My first geometry class was sometime in the early 90s, some 20 years ago. This was my introduction to proof writing and abbreviated arguments such as "side-angle-side" when attempting to show two triangles are similar. In college geometry, the concept was similar, but the approach was with functions, using the sides of the triangles as independent variables for these functions, to obtain a consistent ratio between each function. The latter part is much less intuitive, however learning the advanced method has made high school level geometry somewhat trivial.
Additionally, I have extensive experience with the types of geometry problems that appear on exams such as the SAT, AP Calculus, and ACT.
Furthermore, trigonometry is a topic that immediately follows geometry as a natural progression in mathematics. I have a thorough understanding in this field of mathematics, which aids to my understanding of geometry as a whole.

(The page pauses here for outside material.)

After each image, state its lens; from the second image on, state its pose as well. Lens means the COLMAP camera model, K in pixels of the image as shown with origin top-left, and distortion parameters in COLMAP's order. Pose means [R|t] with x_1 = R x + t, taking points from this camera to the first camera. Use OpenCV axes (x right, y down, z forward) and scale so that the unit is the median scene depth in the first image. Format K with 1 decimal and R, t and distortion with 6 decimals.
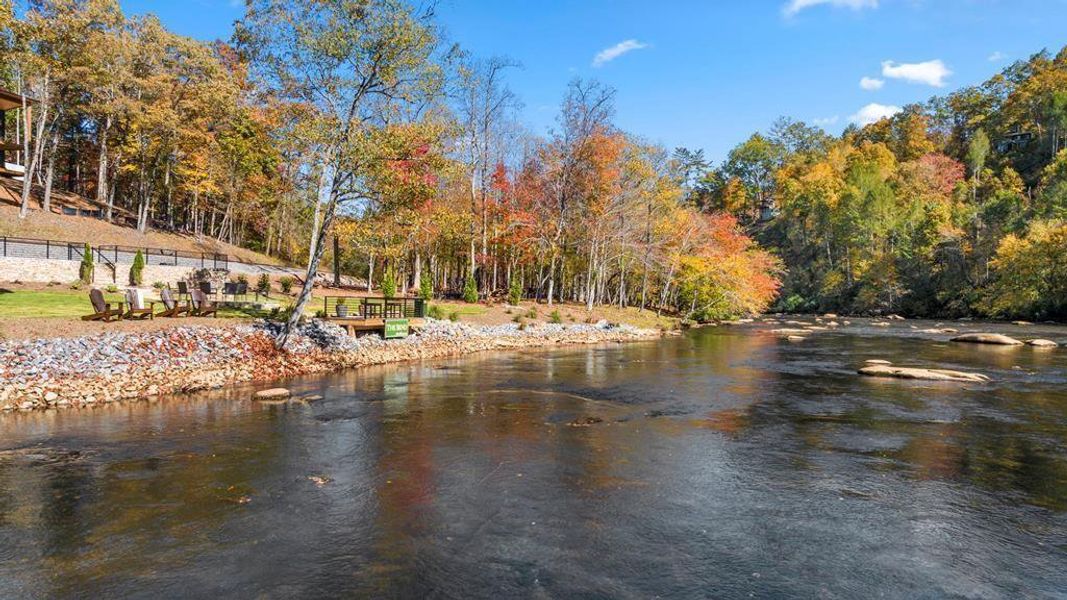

While at Virginia Tech, I took several Linear Algebra based courses. Linear Algebra, Intermediate Linear Algebra, Modern Algebra, Differential Equations, and Intro to Numerical Analysis were all classes which dealt heavily with matrix theory and the algebra of simultaneous equations. These classes ranged from topics of basic understanding of matrices, to matrix operations, to solutions to systems, and applying these concepts in classes like Differential Equations with eigenvectors and eigenvalues. I have some experience tutoring in row reduction, matrix multiplication, and solving for inverse matrices.

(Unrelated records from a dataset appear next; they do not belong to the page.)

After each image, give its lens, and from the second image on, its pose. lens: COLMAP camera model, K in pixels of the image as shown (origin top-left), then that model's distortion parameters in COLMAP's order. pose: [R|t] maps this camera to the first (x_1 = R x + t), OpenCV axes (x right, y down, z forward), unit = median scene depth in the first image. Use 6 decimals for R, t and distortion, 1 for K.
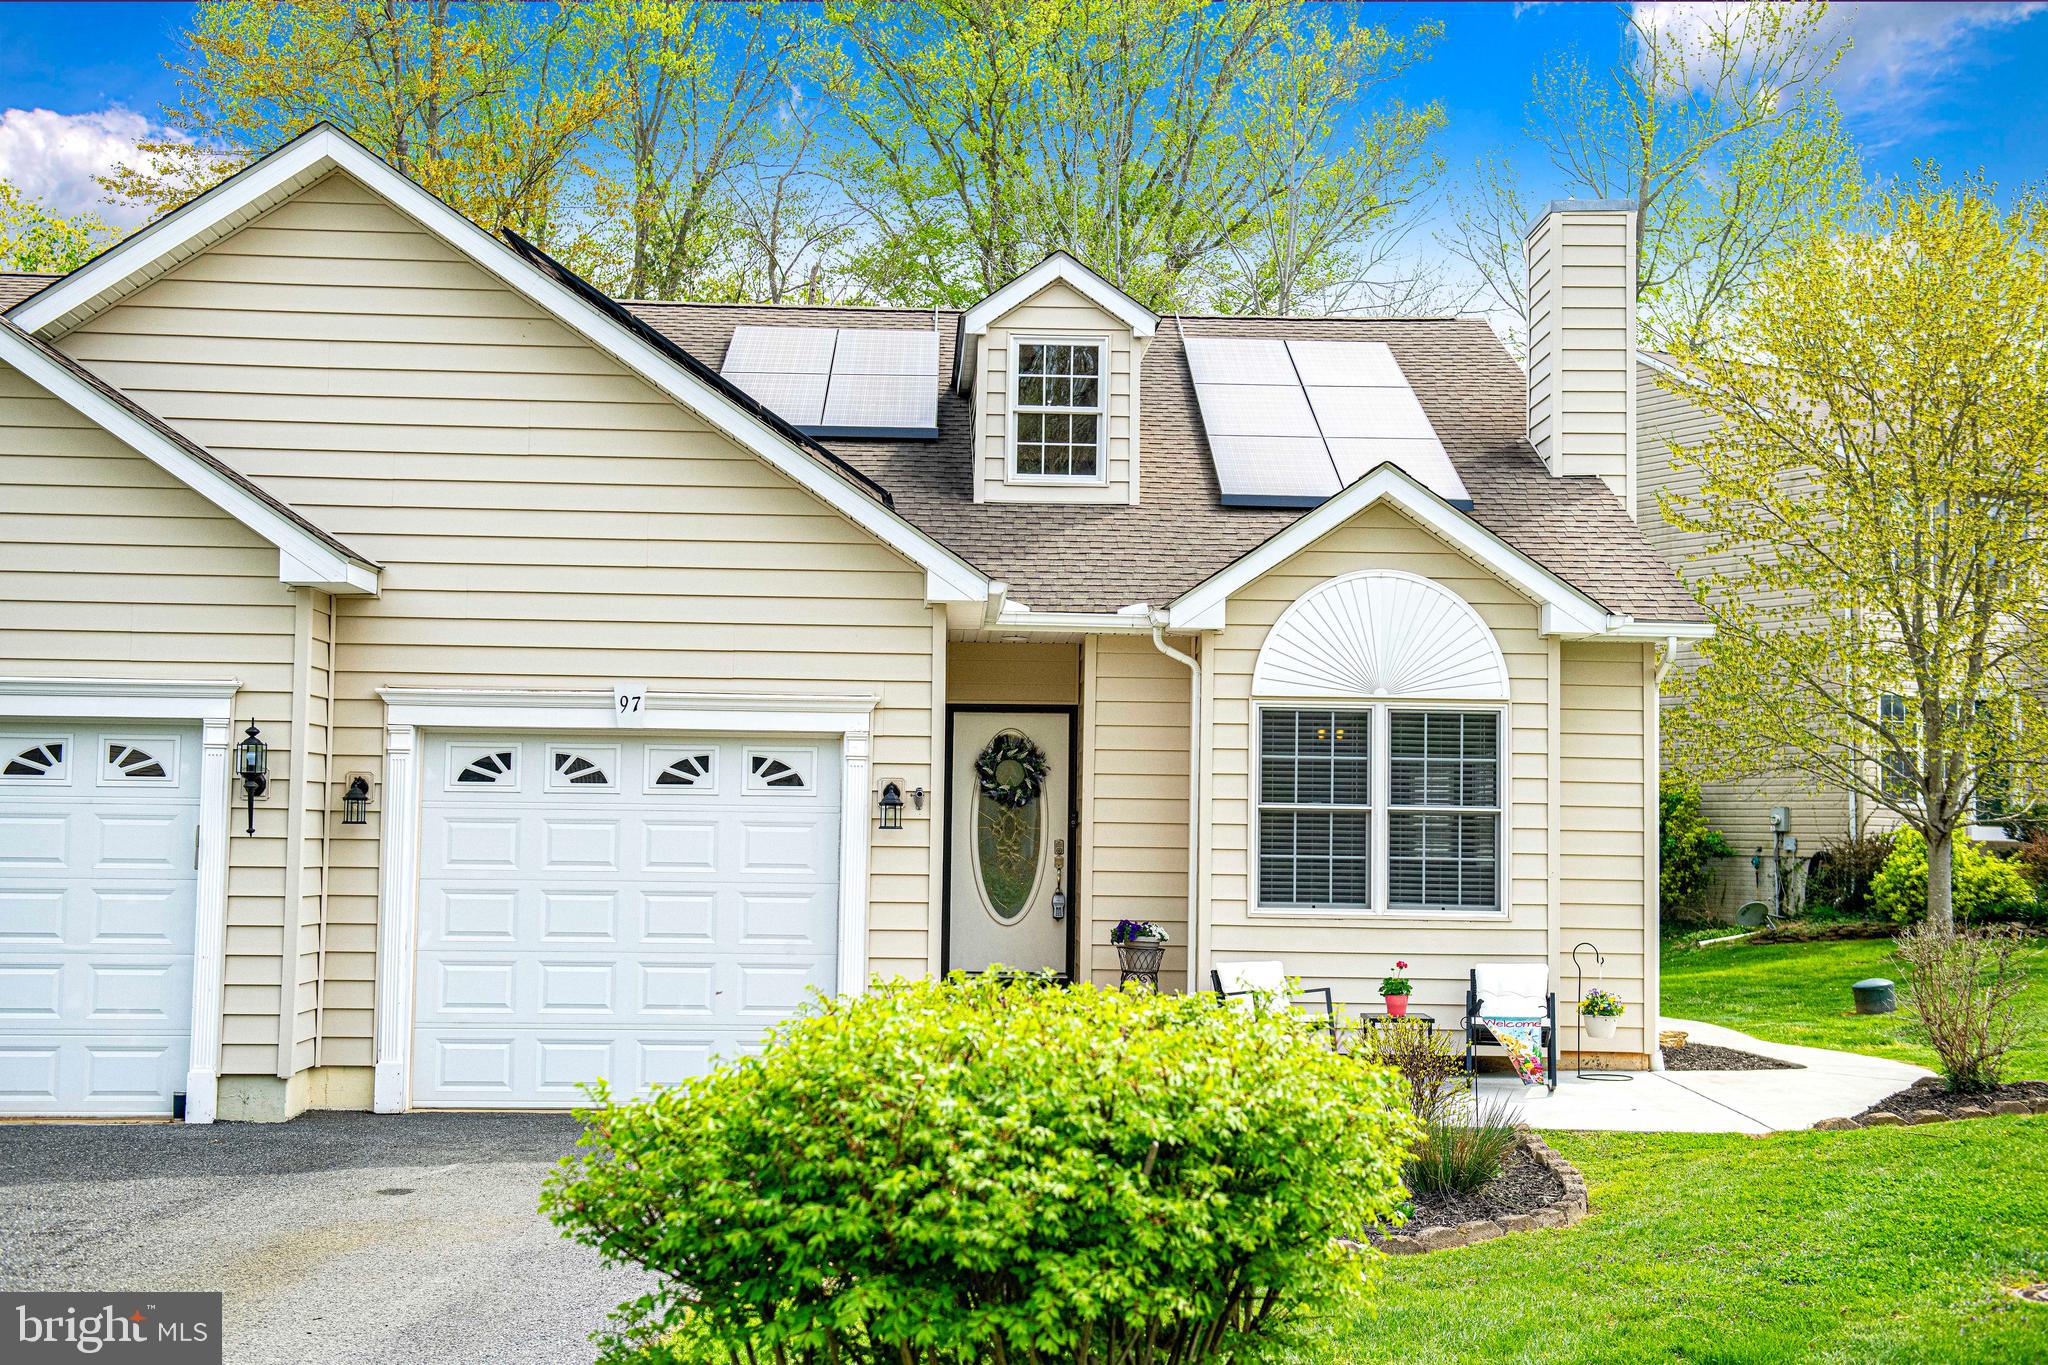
lens RADIAL K [[2515.1, 0, 1024.0], [0, 2515.1, 682.5], [0, 0, 1]] dist [0.115991, -0.006164]
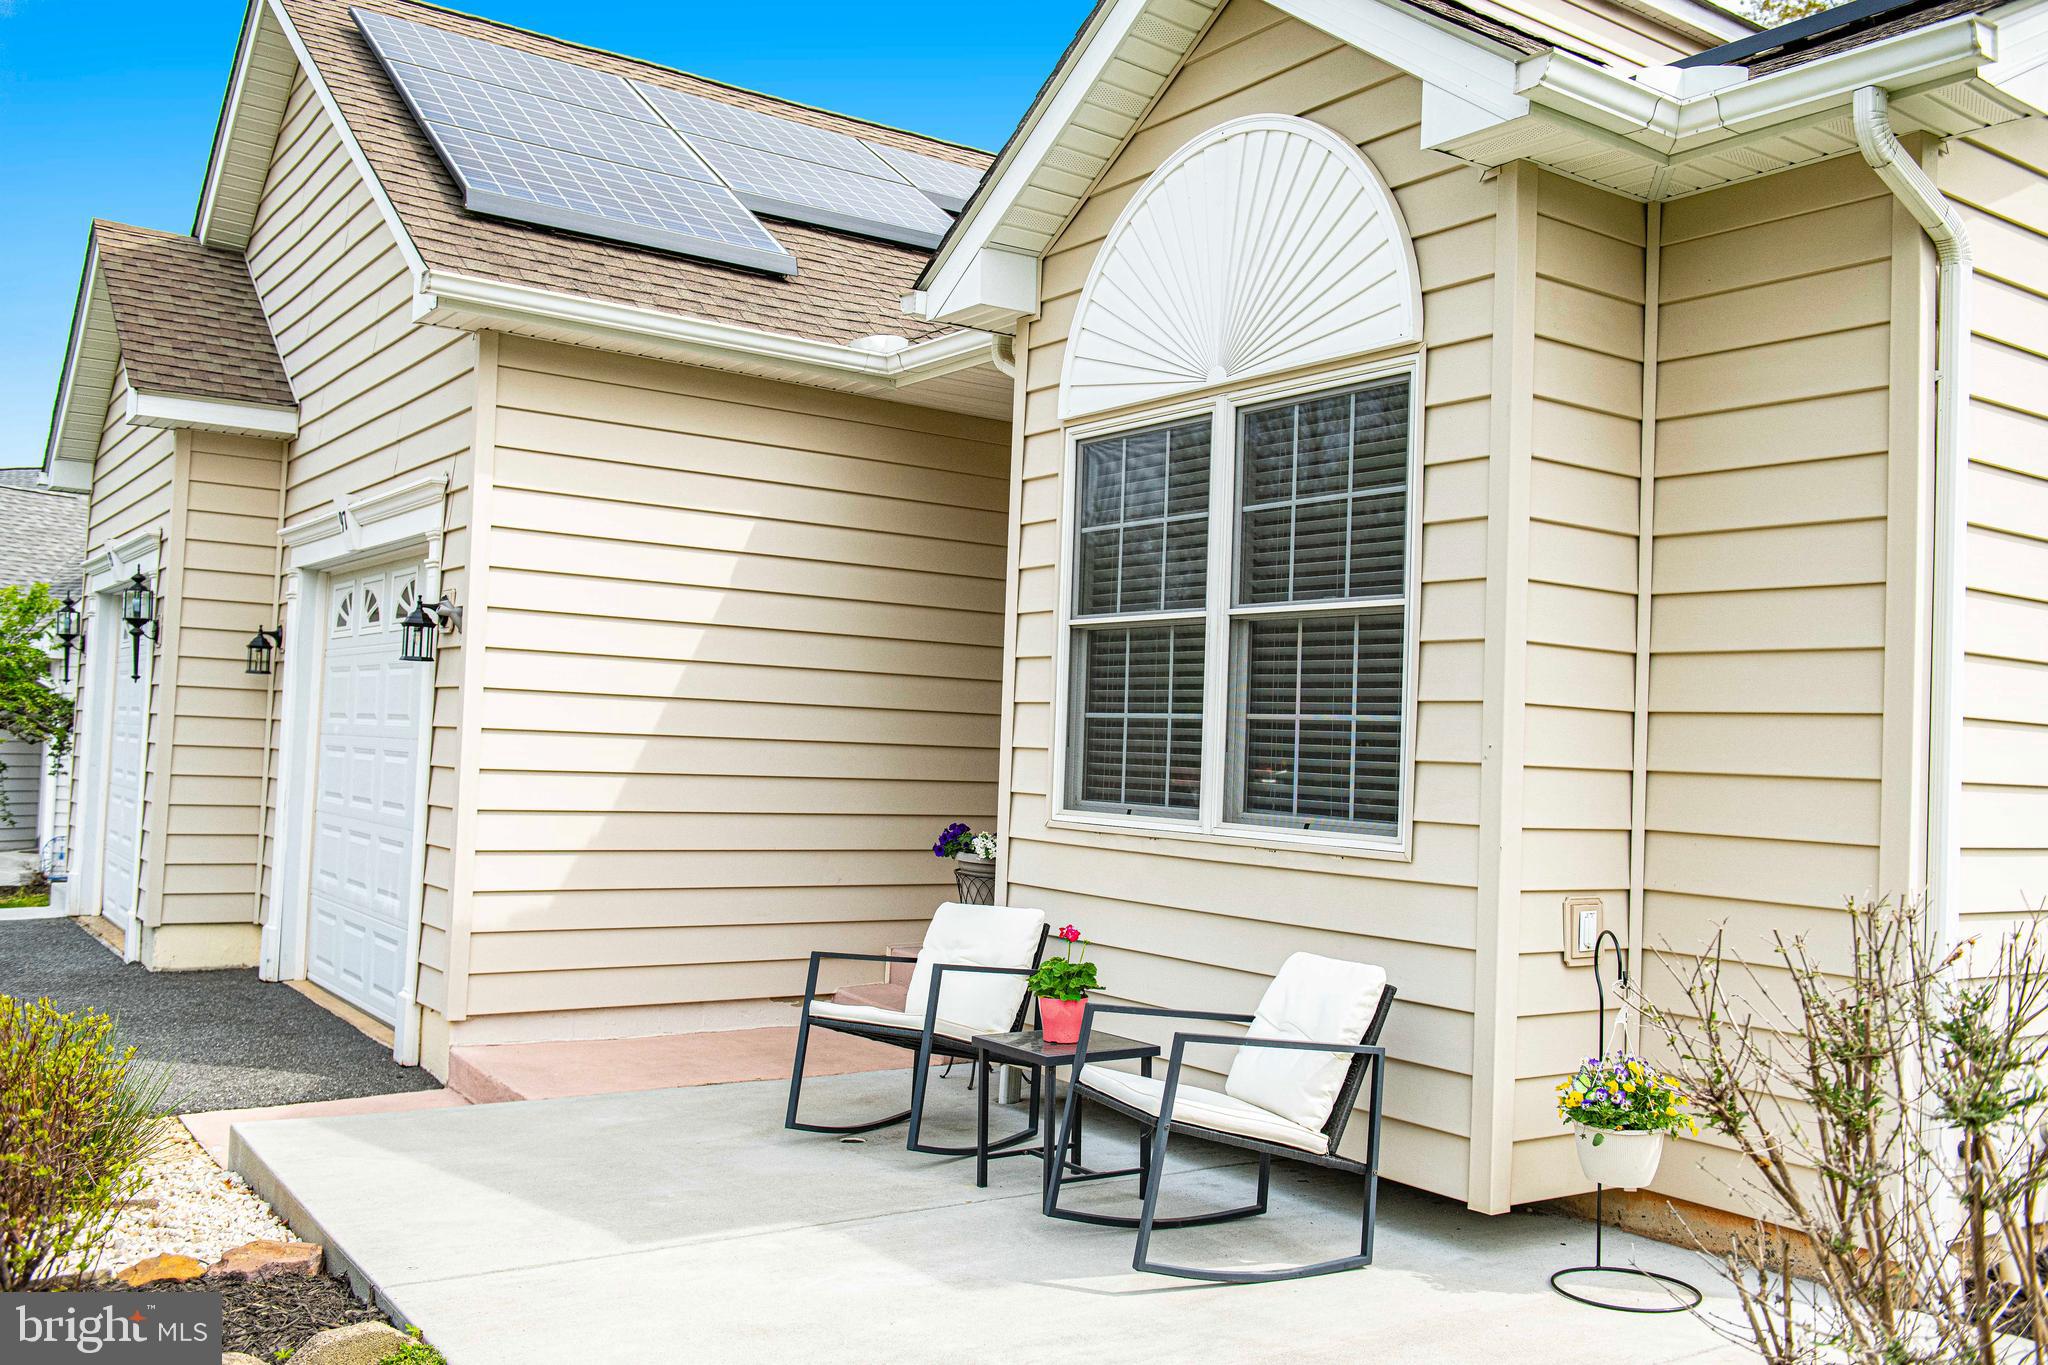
lens RADIAL K [[1767.9, 0, 1024.0], [0, 1767.9, 682.5], [0, 0, 1]] dist [-0.006447, -0.004225]
pose [[0.548441, -0.023600, -0.835856, 0.403520], [0.021027, 0.999675, -0.014428, 0.067122], [0.835925, -0.009663, 0.548758, 0.780733]]
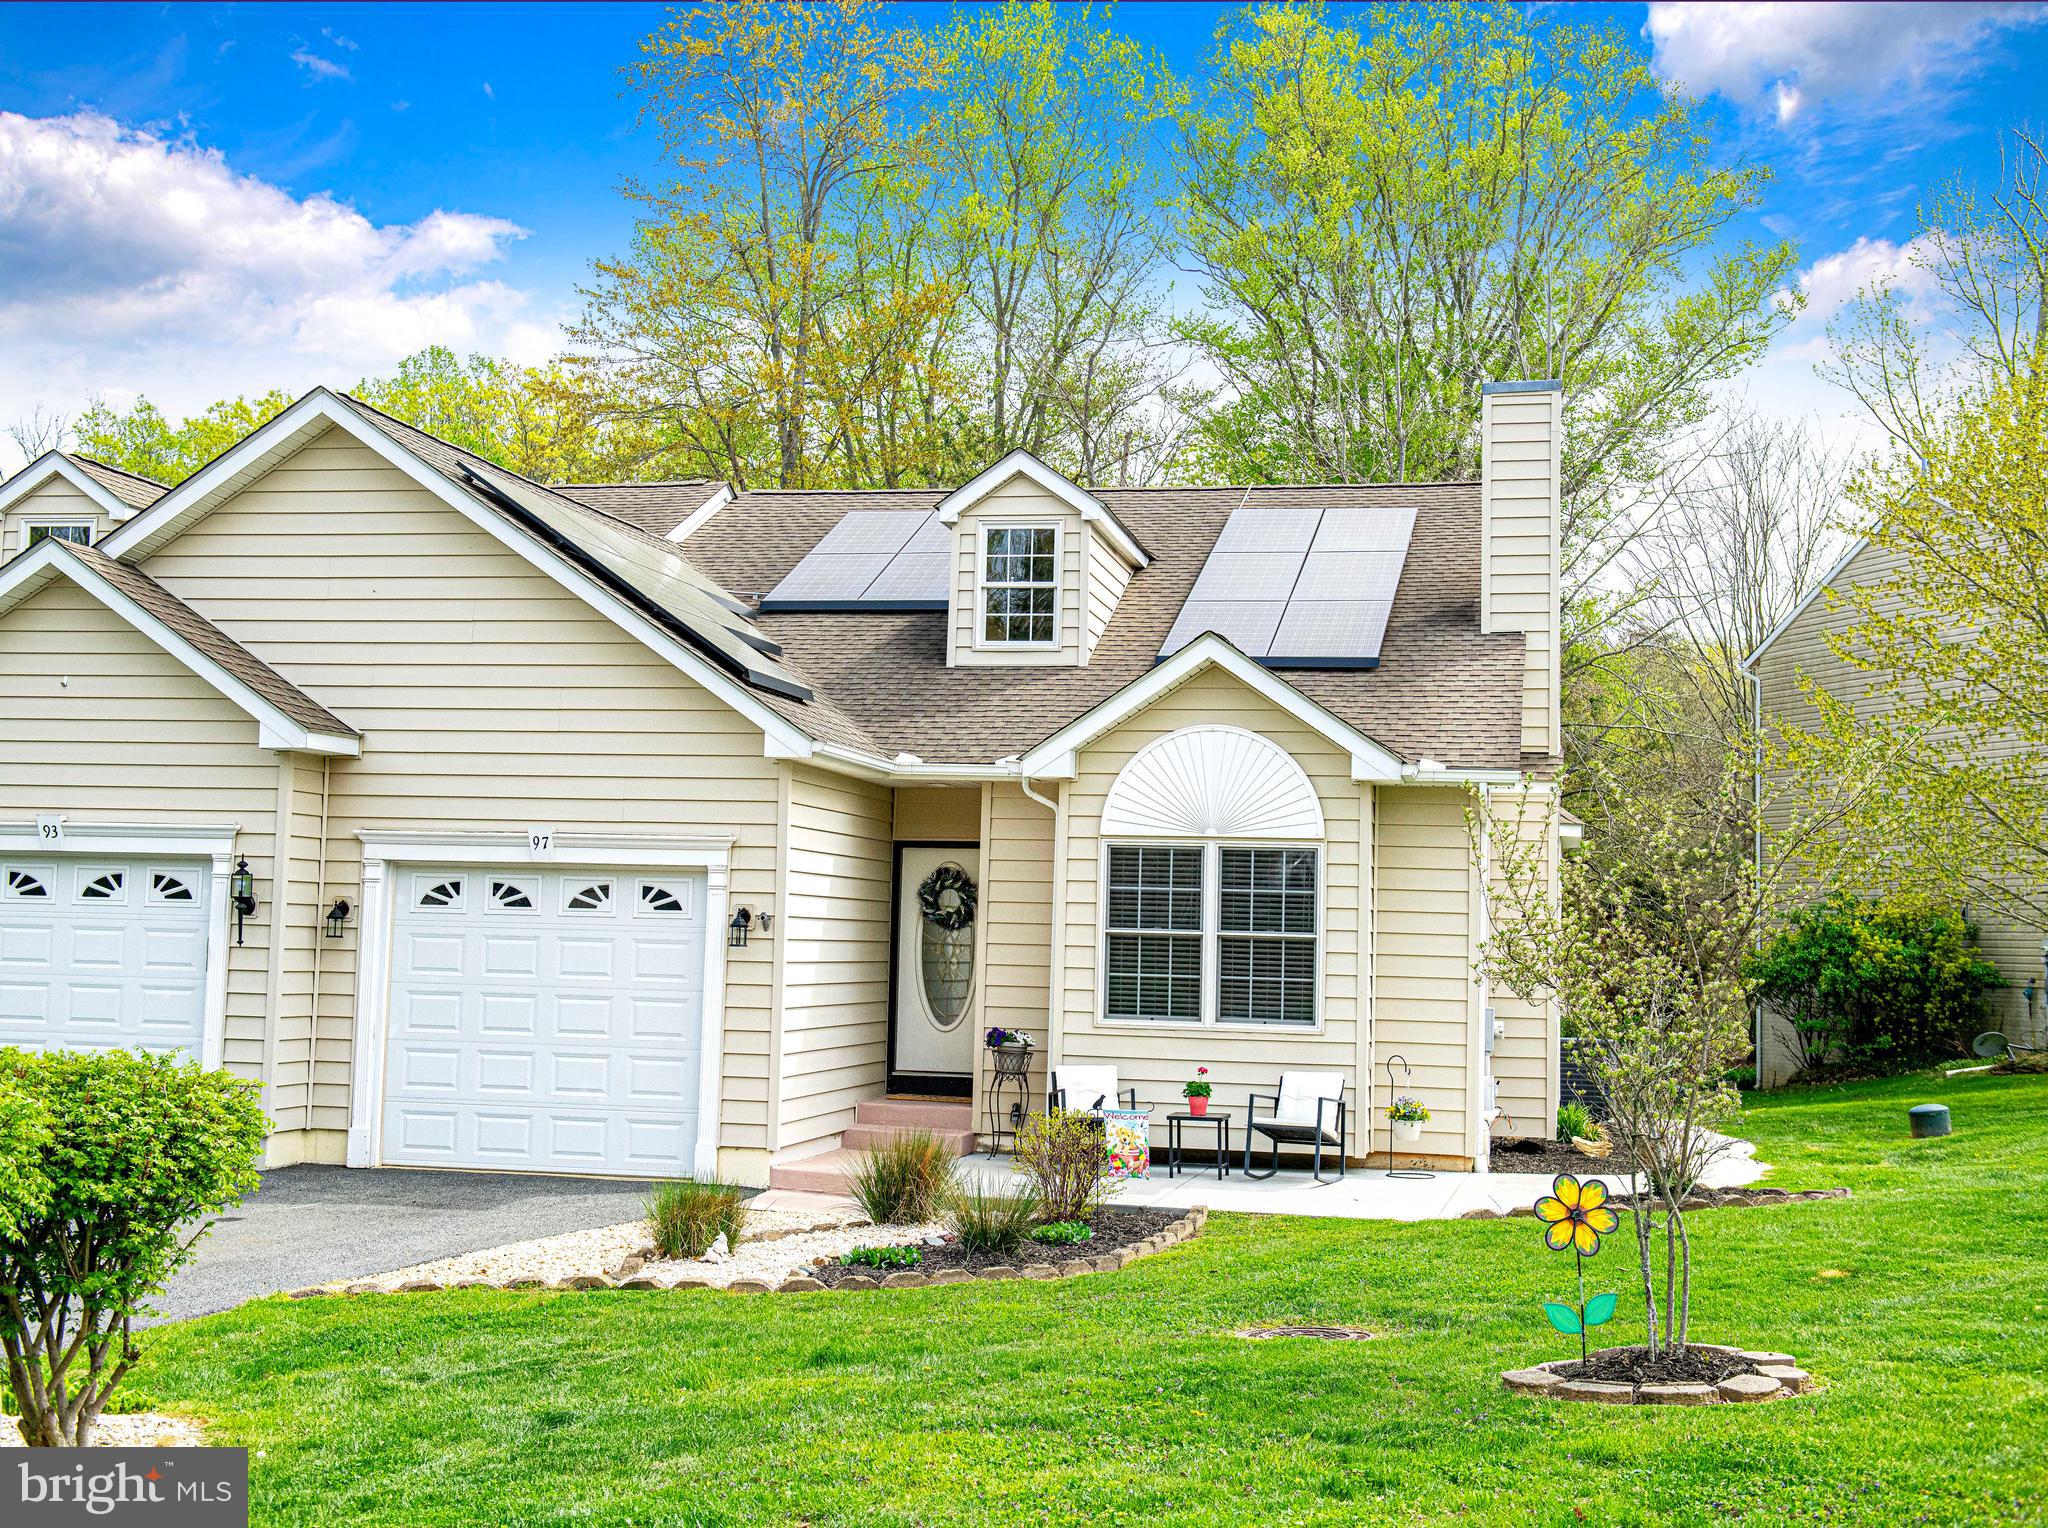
lens RADIAL K [[2446.4, 0, 1024.0], [0, 2446.4, 764.0], [0, 0, 1]] dist [0.069313, 0.028356]
pose [[0.970915, -0.006195, -0.239344, 0.324505], [0.002070, 0.999845, -0.017481, -0.007695], [0.239415, 0.016477, 0.970778, -0.098094]]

Pre-Algebra is an introduction to equations and expands beyond basic arithmetic. It provides a mastery for arithmetic while preparing the student for equation writing.
Subjects that I teach in Pre-Algebra include (but are not limited to): the real number line, integers, negative numbers, order of operations, exponents, factorization of numbers, fractions, decimals, arithmetic properties, and basic geometric formulas.
Pre-Calculus is a course that requires a student to have a knowledge of Geometry, Trigonometry and advanced Algebra, all in order to be prepared for Calculus. The majority of my experience with students has been with Pre-Calculus and Calculus, and I have a very thorough understanding of what is needed to succeed.
Subjects I teach to master Pre-Calculus include (but are not limited to): Functions and their graphs, domain and range, slope of lines, equations of lines, completing the square, division of functions (also called synthetic division), roots/zeroes of polynomials, rational functions, logarithms, inverse functions, reflections/symmetries/translations of graphs, summations, sequences, series, permutations, combinations, and mathematical induction.
Trigonometry is an extension of Geometry and primarily deals with angles and sides of triangles. There are many exams with questions related to this topic, including the SAT, ACT and AP Calculus exams, all of which I have experience with.
Subjects I teach to master Trigonometry include (but are not limited to): Basic trigonometric sine, cosine and tangent functions, inverse functions (cosecant, secant and cotangent), the unit circle, pi, graphs of trigonometric functions, trigonometric identities, complex numbers, triangle and circle ratios, and common trigonometric values (multiples of 30 degrees and 45 degrees).